[The data — start]
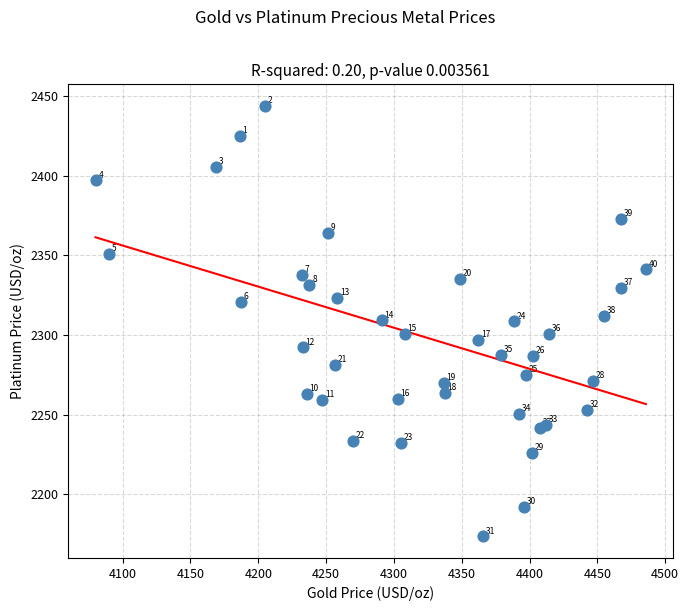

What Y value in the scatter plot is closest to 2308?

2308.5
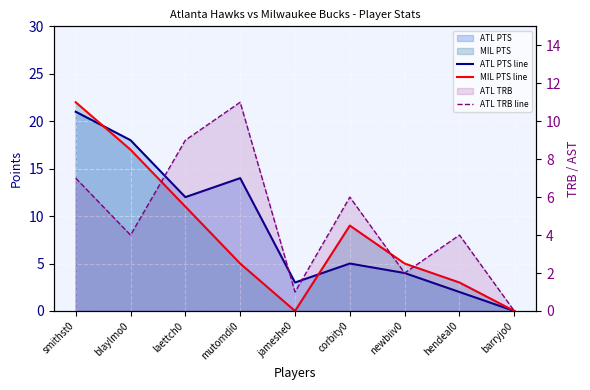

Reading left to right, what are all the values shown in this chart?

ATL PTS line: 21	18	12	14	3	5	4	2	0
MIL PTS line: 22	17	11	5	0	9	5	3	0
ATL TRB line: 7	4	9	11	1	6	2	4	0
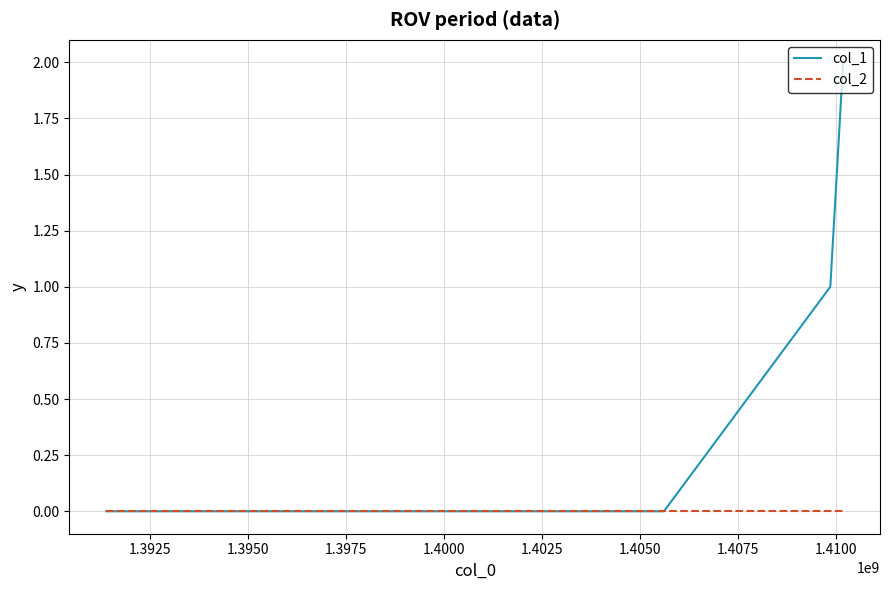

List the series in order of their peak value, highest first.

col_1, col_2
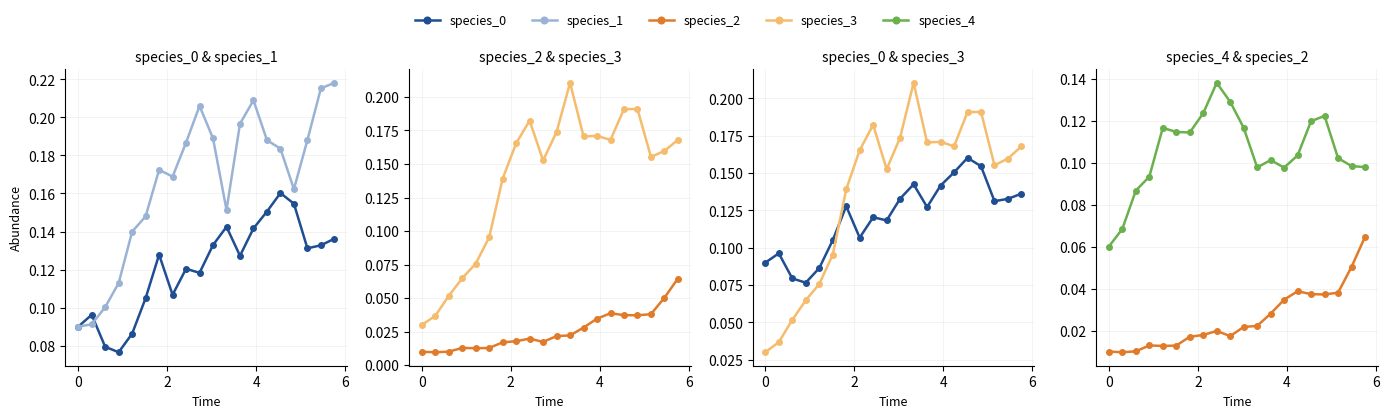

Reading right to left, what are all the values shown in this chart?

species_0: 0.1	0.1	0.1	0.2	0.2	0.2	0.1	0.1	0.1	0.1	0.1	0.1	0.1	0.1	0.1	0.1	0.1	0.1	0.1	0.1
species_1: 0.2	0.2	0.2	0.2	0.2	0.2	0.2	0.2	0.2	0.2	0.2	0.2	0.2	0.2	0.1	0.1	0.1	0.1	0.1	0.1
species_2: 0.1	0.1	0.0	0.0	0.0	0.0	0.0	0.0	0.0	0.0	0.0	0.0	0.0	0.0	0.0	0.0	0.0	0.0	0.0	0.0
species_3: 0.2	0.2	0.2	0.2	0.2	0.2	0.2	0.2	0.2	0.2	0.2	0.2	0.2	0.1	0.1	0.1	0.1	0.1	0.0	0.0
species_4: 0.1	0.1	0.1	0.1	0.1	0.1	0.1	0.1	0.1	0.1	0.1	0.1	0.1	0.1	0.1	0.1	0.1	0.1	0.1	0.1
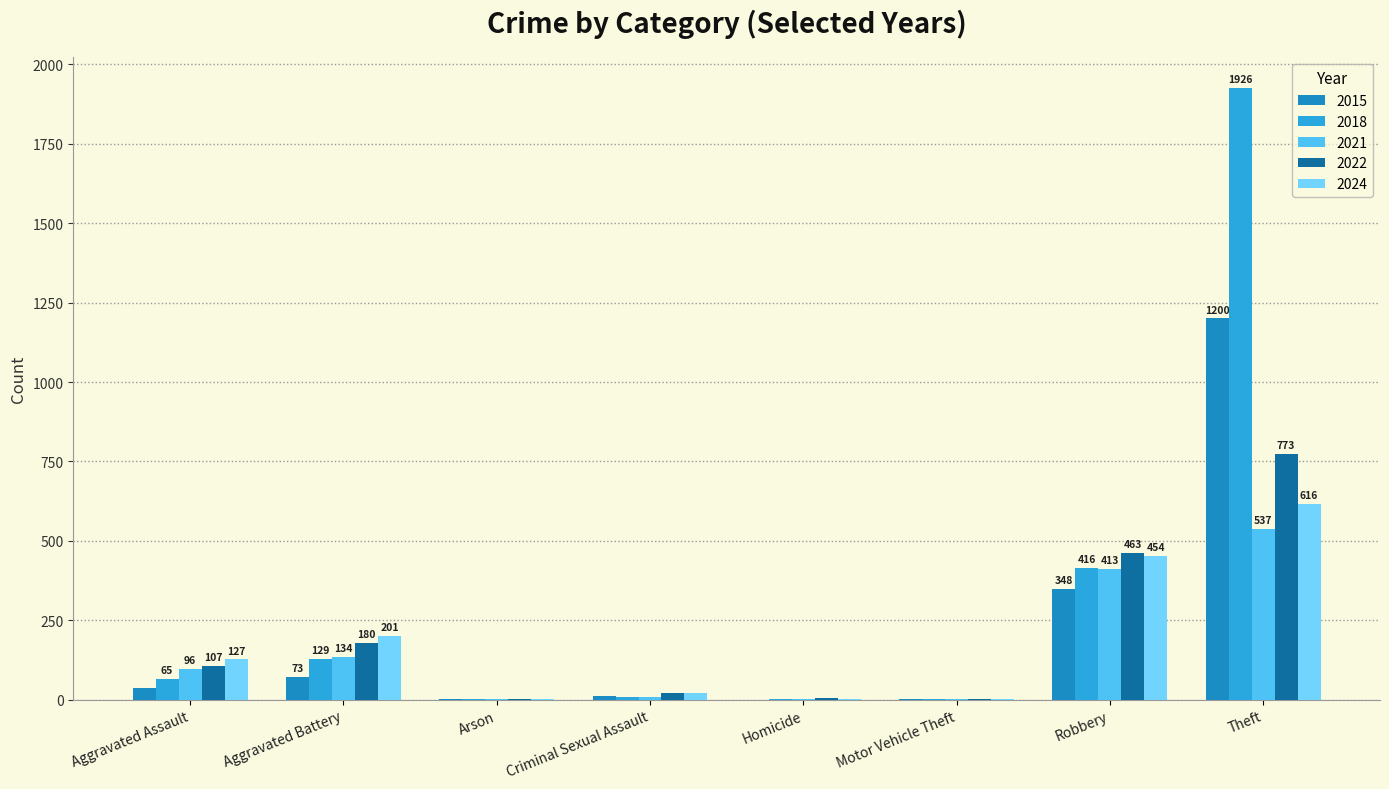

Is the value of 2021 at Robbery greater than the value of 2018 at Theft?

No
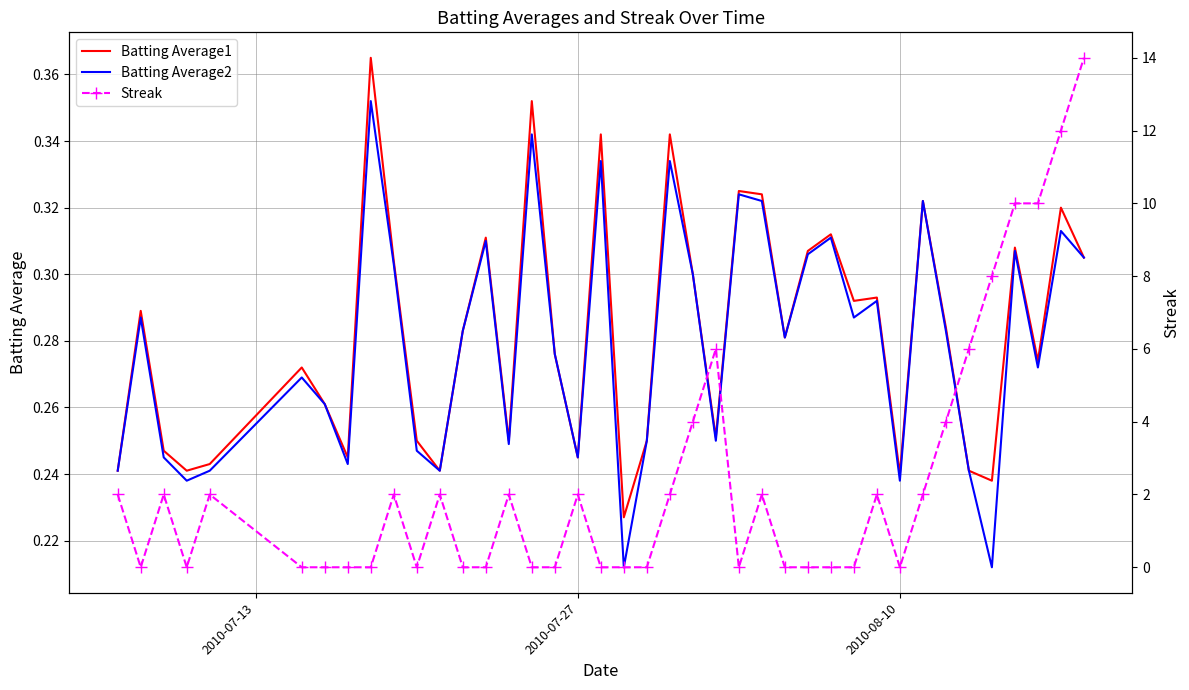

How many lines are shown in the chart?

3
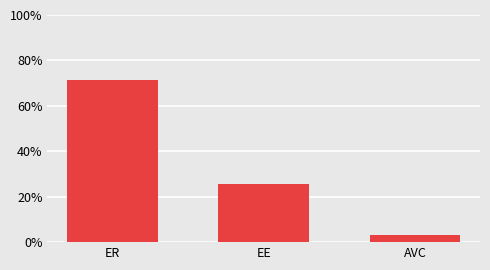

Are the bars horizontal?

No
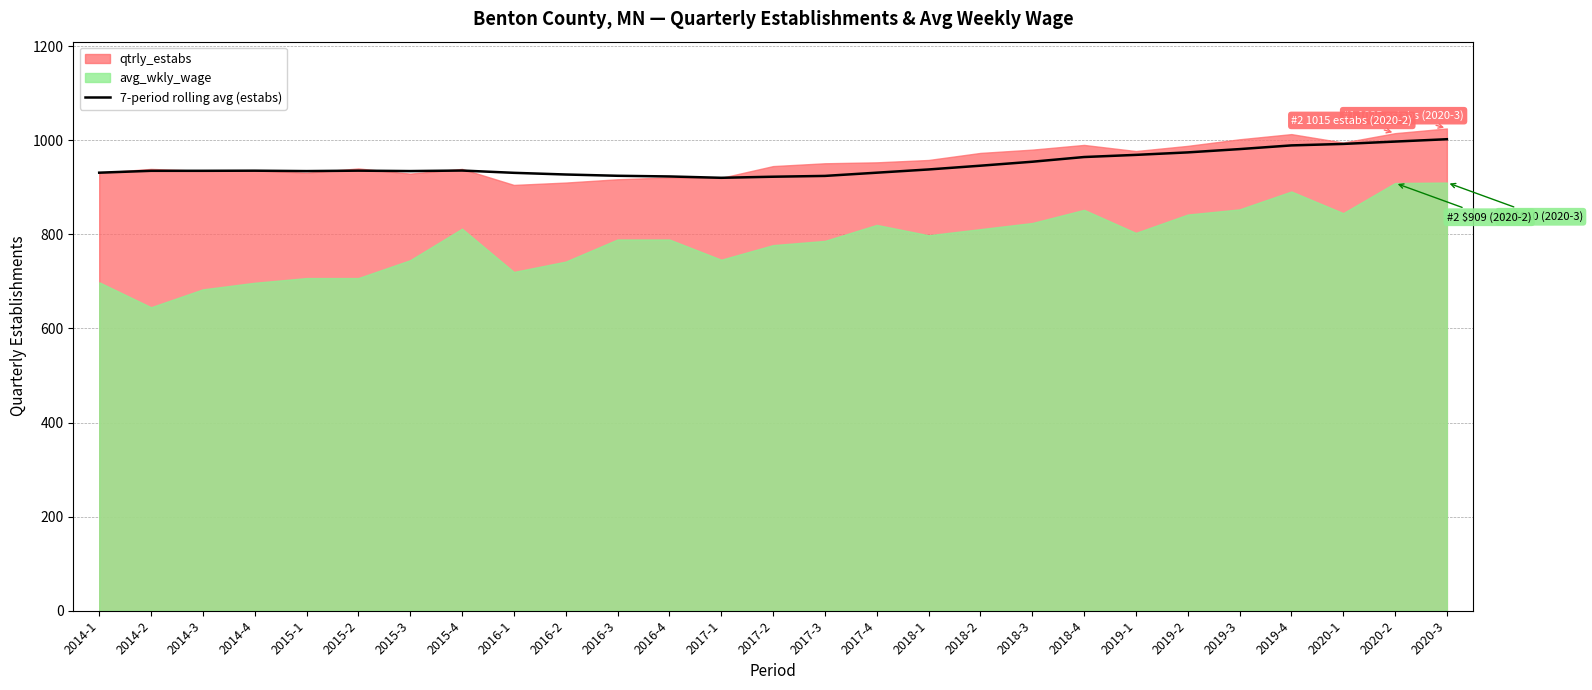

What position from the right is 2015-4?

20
[The data — finish]
Convert every line of the entries above into a Markdown table with the columns "Row" and "Line", giving each line its own numbered row. Leave out the blank lines and the pictures.

| Row | Line |
|---|---|
| 1 | What Y value in the scatter plot is closest to 2308? |
| 2 | 2308.5 |
| 3 | Reading left to right, what are all the values shown in this chart? |
| 4 | ATL PTS line: 21	18	12	14	3	5	4	2	0 |
| 5 | MIL PTS line: 22	17	11	5	0	9	5	3	0 |
| 6 | ATL TRB line: 7	4	9	11	1	6	2	4	0 |
| 7 | List the series in order of their peak value, highest first. |
| 8 | col_1, col_2 |
| 9 | Reading right to left, what are all the values shown in this chart? |
| 10 | species_0: 0.1	0.1	0.1	0.2	0.2	0.2	0.1	0.1	0.1	0.1	0.1	0.1	0.1	0.1	0.1	0.1	0.1	0.1	0.1	0.1 |
| 11 | species_1: 0.2	0.2	0.2	0.2	0.2	0.2	0.2	0.2	0.2	0.2	0.2	0.2	0.2	0.2	0.1	0.1	0.1	0.1	0.1	0.1 |
| 12 | species_2: 0.1	0.1	0.0	0.0	0.0	0.0	0.0	0.0	0.0	0.0	0.0	0.0	0.0	0.0	0.0	0.0	0.0	0.0	0.0	0.0 |
| 13 | species_3: 0.2	0.2	0.2	0.2	0.2	0.2	0.2	0.2	0.2	0.2	0.2	0.2	0.2	0.1	0.1	0.1	0.1	0.1	0.0	0.0 |
| 14 | species_4: 0.1	0.1	0.1	0.1	0.1	0.1	0.1	0.1	0.1	0.1	0.1	0.1	0.1	0.1	0.1	0.1	0.1	0.1	0.1	0.1 |
| 15 | Is the value of 2021 at Robbery greater than the value of 2018 at Theft? |
| 16 | No |
| 17 | How many lines are shown in the chart? |
| 18 | 3 |
| 19 | Are the bars horizontal? |
| 20 | No |
| 21 | What position from the right is 2015-4? |
| 22 | 20 |